- [WORK ORDER]:
Please copy every one of the items below word for word, keeping each line as it appears.

*** Begin section ***

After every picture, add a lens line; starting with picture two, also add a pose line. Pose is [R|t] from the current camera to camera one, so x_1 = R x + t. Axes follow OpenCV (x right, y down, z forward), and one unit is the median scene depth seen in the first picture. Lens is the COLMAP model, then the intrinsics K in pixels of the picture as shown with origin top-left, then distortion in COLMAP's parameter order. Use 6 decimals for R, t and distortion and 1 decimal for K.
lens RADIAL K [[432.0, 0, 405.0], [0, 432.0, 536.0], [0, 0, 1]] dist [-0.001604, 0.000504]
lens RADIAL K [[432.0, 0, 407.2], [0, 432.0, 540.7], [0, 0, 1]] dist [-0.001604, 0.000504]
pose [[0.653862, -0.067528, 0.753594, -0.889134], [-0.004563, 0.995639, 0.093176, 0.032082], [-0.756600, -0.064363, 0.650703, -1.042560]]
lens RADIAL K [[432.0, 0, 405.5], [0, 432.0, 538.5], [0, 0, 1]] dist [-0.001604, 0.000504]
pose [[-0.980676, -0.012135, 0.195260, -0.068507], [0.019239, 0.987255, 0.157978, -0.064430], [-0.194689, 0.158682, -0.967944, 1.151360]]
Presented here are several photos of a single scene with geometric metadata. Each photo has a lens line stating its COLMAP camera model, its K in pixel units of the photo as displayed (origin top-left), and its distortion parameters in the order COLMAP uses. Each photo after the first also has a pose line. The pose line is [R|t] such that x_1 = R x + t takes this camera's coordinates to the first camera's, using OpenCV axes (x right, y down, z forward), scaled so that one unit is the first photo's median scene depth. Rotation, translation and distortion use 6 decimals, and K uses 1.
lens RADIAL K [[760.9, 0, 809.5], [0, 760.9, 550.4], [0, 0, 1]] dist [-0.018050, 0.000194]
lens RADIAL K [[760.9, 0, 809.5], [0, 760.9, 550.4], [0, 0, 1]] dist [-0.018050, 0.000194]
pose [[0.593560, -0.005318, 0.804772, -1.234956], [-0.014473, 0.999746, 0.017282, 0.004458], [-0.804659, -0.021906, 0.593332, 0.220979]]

*** End section ***

- [ANSWER TO THIS PROBLEM]:
After every picture, add a lens line; starting with picture two, also add a pose line. Pose is [R|t] from the current camera to camera one, so x_1 = R x + t. Axes follow OpenCV (x right, y down, z forward), and one unit is the median scene depth seen in the first picture. Lens is the COLMAP model, then the intrinsics K in pixels of the picture as shown with origin top-left, then distortion in COLMAP's parameter order. Use 6 decimals for R, t and distortion and 1 decimal for K.
lens RADIAL K [[432.0, 0, 405.0], [0, 432.0, 536.0], [0, 0, 1]] dist [-0.001604, 0.000504]
lens RADIAL K [[432.0, 0, 407.2], [0, 432.0, 540.7], [0, 0, 1]] dist [-0.001604, 0.000504]
pose [[0.653862, -0.067528, 0.753594, -0.889134], [-0.004563, 0.995639, 0.093176, 0.032082], [-0.756600, -0.064363, 0.650703, -1.042560]]
lens RADIAL K [[432.0, 0, 405.5], [0, 432.0, 538.5], [0, 0, 1]] dist [-0.001604, 0.000504]
pose [[-0.980676, -0.012135, 0.195260, -0.068507], [0.019239, 0.987255, 0.157978, -0.064430], [-0.194689, 0.158682, -0.967944, 1.151360]]
Presented here are several photos of a single scene with geometric metadata. Each photo has a lens line stating its COLMAP camera model, its K in pixel units of the photo as displayed (origin top-left), and its distortion parameters in the order COLMAP uses. Each photo after the first also has a pose line. The pose line is [R|t] such that x_1 = R x + t takes this camera's coordinates to the first camera's, using OpenCV axes (x right, y down, z forward), scaled so that one unit is the first photo's median scene depth. Rotation, translation and distortion use 6 decimals, and K uses 1.
lens RADIAL K [[760.9, 0, 809.5], [0, 760.9, 550.4], [0, 0, 1]] dist [-0.018050, 0.000194]
lens RADIAL K [[760.9, 0, 809.5], [0, 760.9, 550.4], [0, 0, 1]] dist [-0.018050, 0.000194]
pose [[0.593560, -0.005318, 0.804772, -1.234956], [-0.014473, 0.999746, 0.017282, 0.004458], [-0.804659, -0.021906, 0.593332, 0.220979]]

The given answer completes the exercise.